→ KETENTUAN TUGAS: Perbarui baris-baris mulai dari baris yang memuat "right elbow: (181, 66, -8)" sampai baris yang memuat "right knee: (284, 94, 7)", termasuk kedua baris itu, dengan mengganti "Person at" menjadi "Subject at" dan membiarkan yang lain tetap sama. Tuliskan hanya baris-baris tersebut.

Item hasil ekstraksi:
----------------

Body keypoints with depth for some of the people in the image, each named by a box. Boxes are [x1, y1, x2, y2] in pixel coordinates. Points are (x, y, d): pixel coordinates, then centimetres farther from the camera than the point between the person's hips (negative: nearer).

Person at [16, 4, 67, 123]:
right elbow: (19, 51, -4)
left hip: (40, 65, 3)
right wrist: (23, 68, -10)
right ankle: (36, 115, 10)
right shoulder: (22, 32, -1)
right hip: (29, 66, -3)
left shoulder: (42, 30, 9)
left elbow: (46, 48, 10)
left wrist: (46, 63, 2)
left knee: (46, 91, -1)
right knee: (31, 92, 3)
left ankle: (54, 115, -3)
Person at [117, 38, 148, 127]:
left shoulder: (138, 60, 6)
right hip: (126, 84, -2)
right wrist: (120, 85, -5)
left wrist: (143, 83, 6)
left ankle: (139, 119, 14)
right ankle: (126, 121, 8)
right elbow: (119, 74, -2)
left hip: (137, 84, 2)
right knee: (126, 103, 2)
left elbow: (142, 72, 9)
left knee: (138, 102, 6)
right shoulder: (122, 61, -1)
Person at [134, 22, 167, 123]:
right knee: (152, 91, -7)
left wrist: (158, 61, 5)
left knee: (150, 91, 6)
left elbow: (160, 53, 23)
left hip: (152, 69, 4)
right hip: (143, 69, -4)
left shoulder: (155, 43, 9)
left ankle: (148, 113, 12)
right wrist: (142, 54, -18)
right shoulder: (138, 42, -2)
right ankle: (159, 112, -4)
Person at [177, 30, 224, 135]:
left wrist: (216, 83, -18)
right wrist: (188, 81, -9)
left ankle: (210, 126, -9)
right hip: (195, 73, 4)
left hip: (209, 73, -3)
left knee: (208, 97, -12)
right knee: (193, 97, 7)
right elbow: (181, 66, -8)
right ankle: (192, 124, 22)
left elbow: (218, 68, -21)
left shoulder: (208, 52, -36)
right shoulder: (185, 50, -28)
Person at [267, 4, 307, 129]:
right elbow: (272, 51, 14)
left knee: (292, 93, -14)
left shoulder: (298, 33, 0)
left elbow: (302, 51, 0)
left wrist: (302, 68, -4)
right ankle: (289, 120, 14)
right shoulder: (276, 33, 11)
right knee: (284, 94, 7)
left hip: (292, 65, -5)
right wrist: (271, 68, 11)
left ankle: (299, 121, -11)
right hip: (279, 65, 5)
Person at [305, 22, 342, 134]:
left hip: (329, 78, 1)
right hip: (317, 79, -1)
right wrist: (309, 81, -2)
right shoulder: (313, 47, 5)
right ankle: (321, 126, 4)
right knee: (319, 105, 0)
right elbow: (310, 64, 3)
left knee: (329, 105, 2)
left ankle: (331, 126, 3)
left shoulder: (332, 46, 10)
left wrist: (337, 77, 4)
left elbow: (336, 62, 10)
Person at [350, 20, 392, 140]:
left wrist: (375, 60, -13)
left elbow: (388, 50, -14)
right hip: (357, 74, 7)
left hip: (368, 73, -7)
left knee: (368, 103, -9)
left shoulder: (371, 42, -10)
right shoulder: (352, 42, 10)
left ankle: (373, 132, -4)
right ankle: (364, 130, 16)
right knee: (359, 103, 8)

----------------

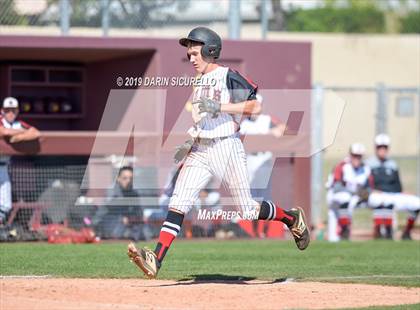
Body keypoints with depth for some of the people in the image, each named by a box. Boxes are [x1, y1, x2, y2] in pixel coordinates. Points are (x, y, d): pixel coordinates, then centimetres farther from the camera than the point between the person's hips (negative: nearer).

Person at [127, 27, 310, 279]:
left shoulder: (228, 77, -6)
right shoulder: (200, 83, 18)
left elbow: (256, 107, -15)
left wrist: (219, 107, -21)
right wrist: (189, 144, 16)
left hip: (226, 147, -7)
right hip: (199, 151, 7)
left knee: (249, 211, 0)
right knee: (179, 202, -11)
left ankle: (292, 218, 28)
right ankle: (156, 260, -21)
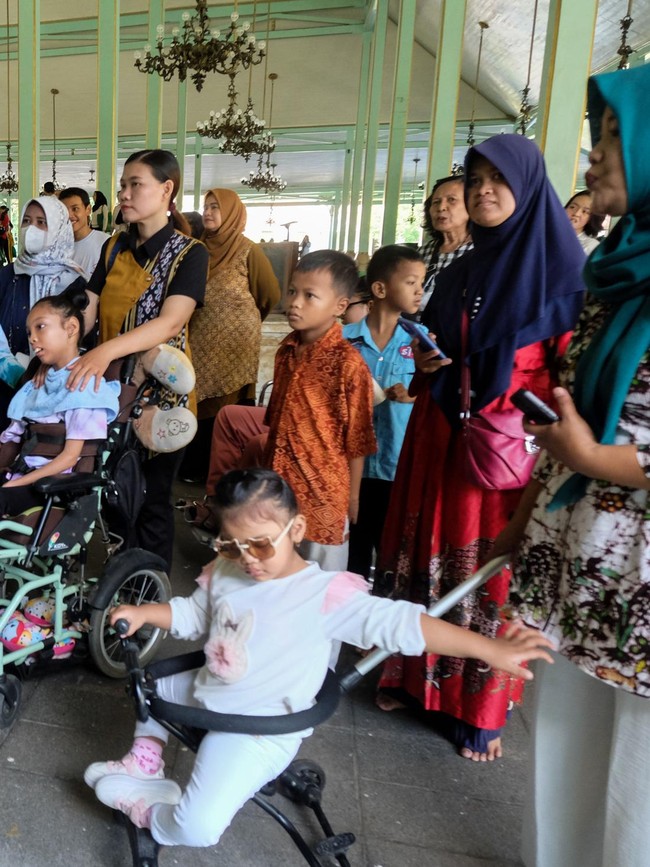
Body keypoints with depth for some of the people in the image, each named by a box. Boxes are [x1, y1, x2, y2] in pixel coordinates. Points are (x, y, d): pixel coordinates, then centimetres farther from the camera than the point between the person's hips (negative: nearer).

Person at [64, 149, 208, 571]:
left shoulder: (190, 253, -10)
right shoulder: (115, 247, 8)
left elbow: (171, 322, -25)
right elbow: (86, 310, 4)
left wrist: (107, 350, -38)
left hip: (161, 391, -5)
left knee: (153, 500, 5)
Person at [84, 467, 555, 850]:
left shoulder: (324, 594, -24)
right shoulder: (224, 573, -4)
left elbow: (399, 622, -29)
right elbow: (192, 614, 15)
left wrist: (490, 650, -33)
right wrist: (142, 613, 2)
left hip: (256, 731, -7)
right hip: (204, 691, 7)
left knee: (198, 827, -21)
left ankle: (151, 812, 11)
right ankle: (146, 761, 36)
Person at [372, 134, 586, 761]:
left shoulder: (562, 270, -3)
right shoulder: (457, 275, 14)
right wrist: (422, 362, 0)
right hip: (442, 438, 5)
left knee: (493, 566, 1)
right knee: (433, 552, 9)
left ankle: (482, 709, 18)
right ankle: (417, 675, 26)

----------------

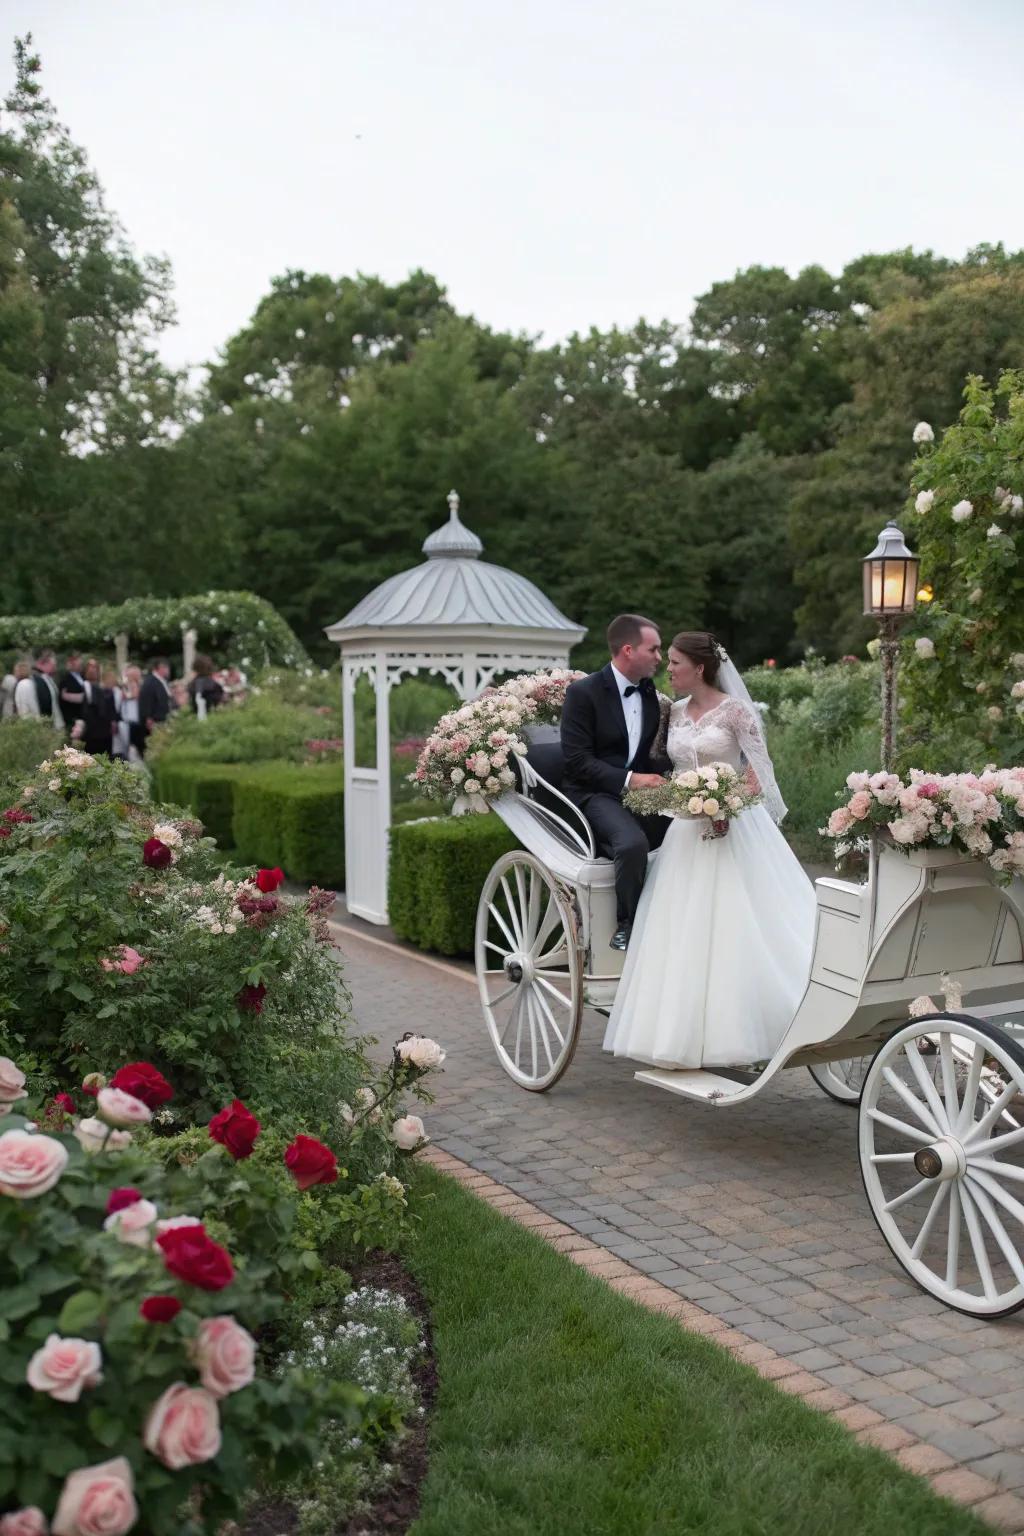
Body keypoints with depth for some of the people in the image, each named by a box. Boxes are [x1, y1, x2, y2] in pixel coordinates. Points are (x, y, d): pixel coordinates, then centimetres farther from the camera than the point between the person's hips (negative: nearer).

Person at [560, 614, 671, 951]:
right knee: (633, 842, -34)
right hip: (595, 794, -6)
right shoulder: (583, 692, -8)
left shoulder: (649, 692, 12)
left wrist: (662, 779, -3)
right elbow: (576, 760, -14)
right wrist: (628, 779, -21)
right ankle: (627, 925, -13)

----------------

→ JAWABAN LATIHAN:
right elbow: (181, 66, -8)
right ankle: (192, 124, 22)
left elbow: (218, 68, -21)
left shoulder: (208, 52, -36)
right shoulder: (185, 50, -28)
Subject at [267, 4, 307, 129]:
right elbow: (272, 51, 14)
left knee: (292, 93, -14)
left shoulder: (298, 33, 0)
left elbow: (302, 51, 0)
left wrist: (302, 68, -4)
right ankle: (289, 120, 14)
right shoulder: (276, 33, 11)
right knee: (284, 94, 7)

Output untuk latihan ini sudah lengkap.